*** Recorded information ***
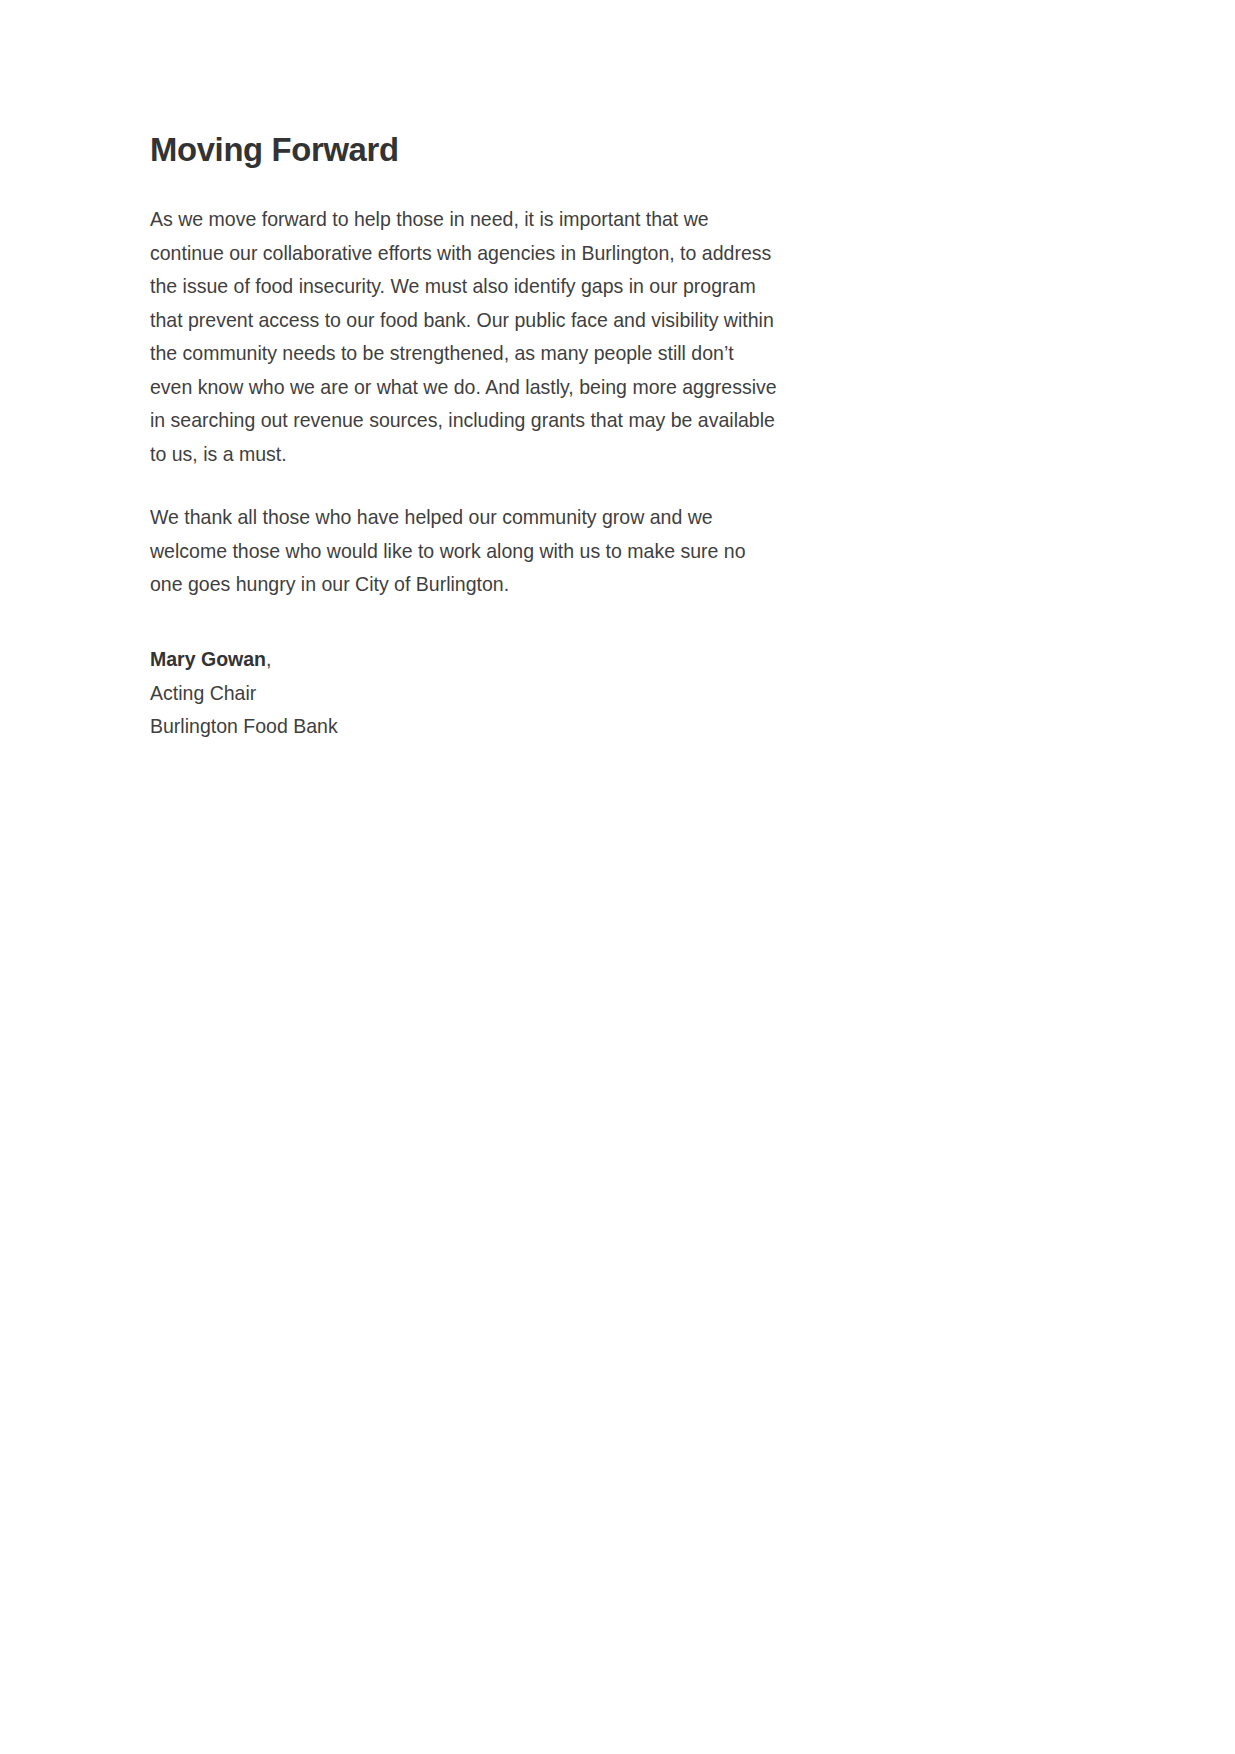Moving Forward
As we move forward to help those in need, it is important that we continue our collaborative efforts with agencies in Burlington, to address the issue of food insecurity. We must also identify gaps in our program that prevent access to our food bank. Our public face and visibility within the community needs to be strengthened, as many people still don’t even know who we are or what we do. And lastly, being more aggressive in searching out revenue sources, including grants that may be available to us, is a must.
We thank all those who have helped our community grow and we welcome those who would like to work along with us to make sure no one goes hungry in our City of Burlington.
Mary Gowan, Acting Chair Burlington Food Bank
***
* Try it:
Write out nothing but the lines from the start of the data through the line with "As we move forward". Leave out the pictures.

* Solved problem:
Moving Forward
As we move forward to help those in need, it is important that we continue our collaborative efforts with agencies in Burlington, to address the issue of food insecurity. We must also identify gaps in our program that prevent access to our food bank. Our public face and visibility within the community needs to be strengthened, as many people still don’t even know who we are or what we do. And lastly, being more aggressive in searching out revenue sources, including grants that may be available to us, is a must.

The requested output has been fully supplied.